The First Battle of Bull Run, also known as First Manassas (the name used by Confederate forces), was fought on July 21, 1861, in Prince William County, Virginia, near the city of Manassas, not far from the city of Washington, D.C. It was the first major battle of the American Civil War.
The Union's forces were slow in positioning themselves, allowing Confederate reinforcements time to arrive by rail. Each side had about 18,000 poorly trained and poorly led troops in their first battle. It was a Confederate victory followed by a disorganized retreat of the Union forces.
Just months after the start of the war at Fort Sumter, the Northern public clamoured for a march against the Confederate capital of Richmond, Virginia, which they expected to bring an early end to the rebellion. Yielding to political pressure, Brig. Gen. Irvin McDowell led his unseasoned Union Army across Bull Run against the equally inexperienced Confederate Army of Brig. Gen. P. G. T. Beauregard camped near Manassas Junction. McDowell's ambitious plan for a surprise flank attack on the Confederate left was poorly executed by his officers and men; nevertheless, the Confederates, who had been planning to attack the Union left flank, found themselves at an initial disadvantage.

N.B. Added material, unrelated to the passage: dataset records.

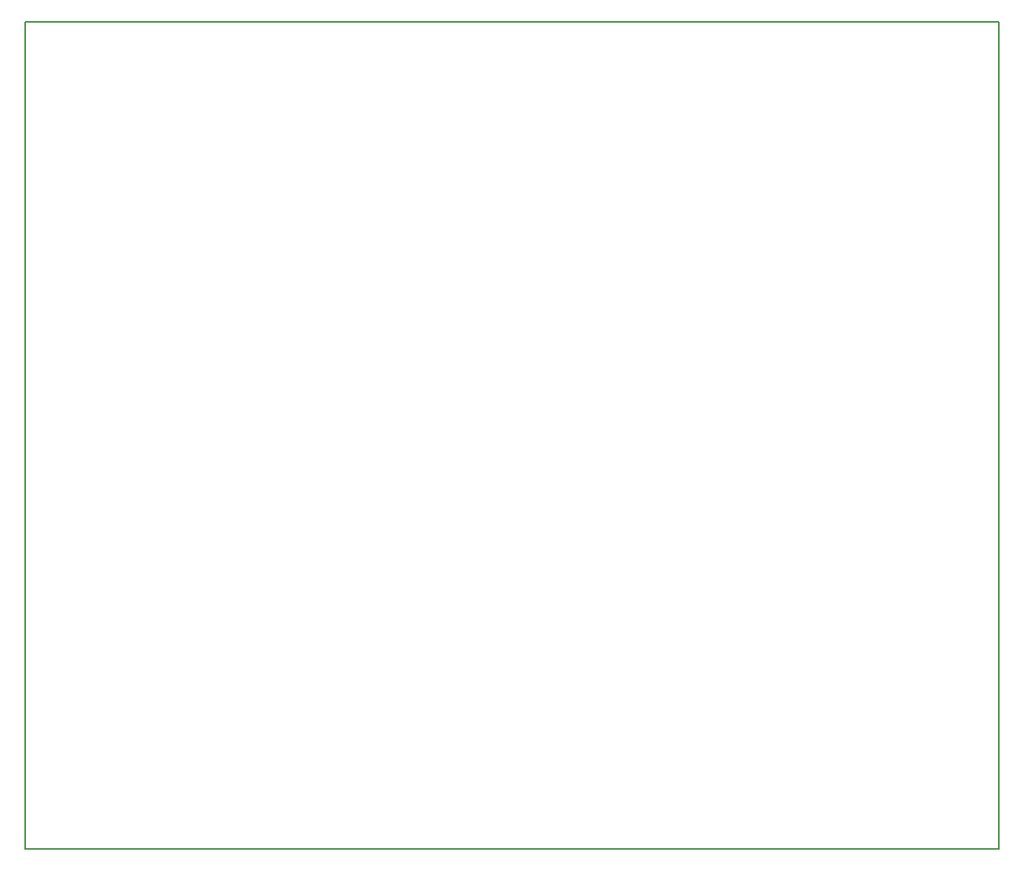
<source format=gbr>
G04 #@! TF.FileFunction,Profile,NP*
%FSLAX46Y46*%
G04 Gerber Fmt 4.6, Leading zero omitted, Abs format (unit mm)*
G04 Created by KiCad (PCBNEW 4.0.4-stable) date Thursday, January 26, 2017 'PMt' 03:27:50 PM*
%MOMM*%
%LPD*%
G01*
G04 APERTURE LIST*
%ADD10C,0.100000*%
%ADD11C,0.150000*%
G04 APERTURE END LIST*
D10*
D11*
X176530000Y-20320000D02*
X173990000Y-20320000D01*
X176530000Y-106680000D02*
X176530000Y-20320000D01*
X74930000Y-106680000D02*
X176530000Y-106680000D01*
X74930000Y-20320000D02*
X74930000Y-106680000D01*
X175260000Y-20320000D02*
X74930000Y-20320000D01*
M02*

</source>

Confederate reinforcements under Brig. Gen. Joseph E. Johnston arrived from the Shenandoah Valley by railroad and the course of the battle quickly changed. A brigade of Virginians under the relatively unknown brigadier general from the Virginia Military Institute, Thomas J. Jackson, stood their ground and Jackson received his famous nickname, "Stonewall Jackson".
The Confederates launched a strong counterattack, and as the Union troops began withdrawing under fire, many panicked and the retreat turned into a rout. McDowell's men frantically ran without order in the direction of Washington, D.C. Both armies were sobered by the fierce fighting and many casualties, and realized the war was going to be much longer and bloodier than either had anticipated.
Lets see how it turned out on the tabletop......
History repeated itself, with the Union Routed and running at the end of the battle, Olivia realised she had lost about halfway through, but fought on, her argument being, you have won this but there are 30 more battles to win the war. Great fun was had by all, it was a hard scenario for the Union to do well on having to take the hills, so we shall see what the next game brings us.
You can visit the battlefield still today, it is preserved, and see the hill range and open ground the Union advanced into. I very much want to visit as many of the battlefields as I can one day to try and see a tiny glimpse of what it may have been like looking out on that landscape.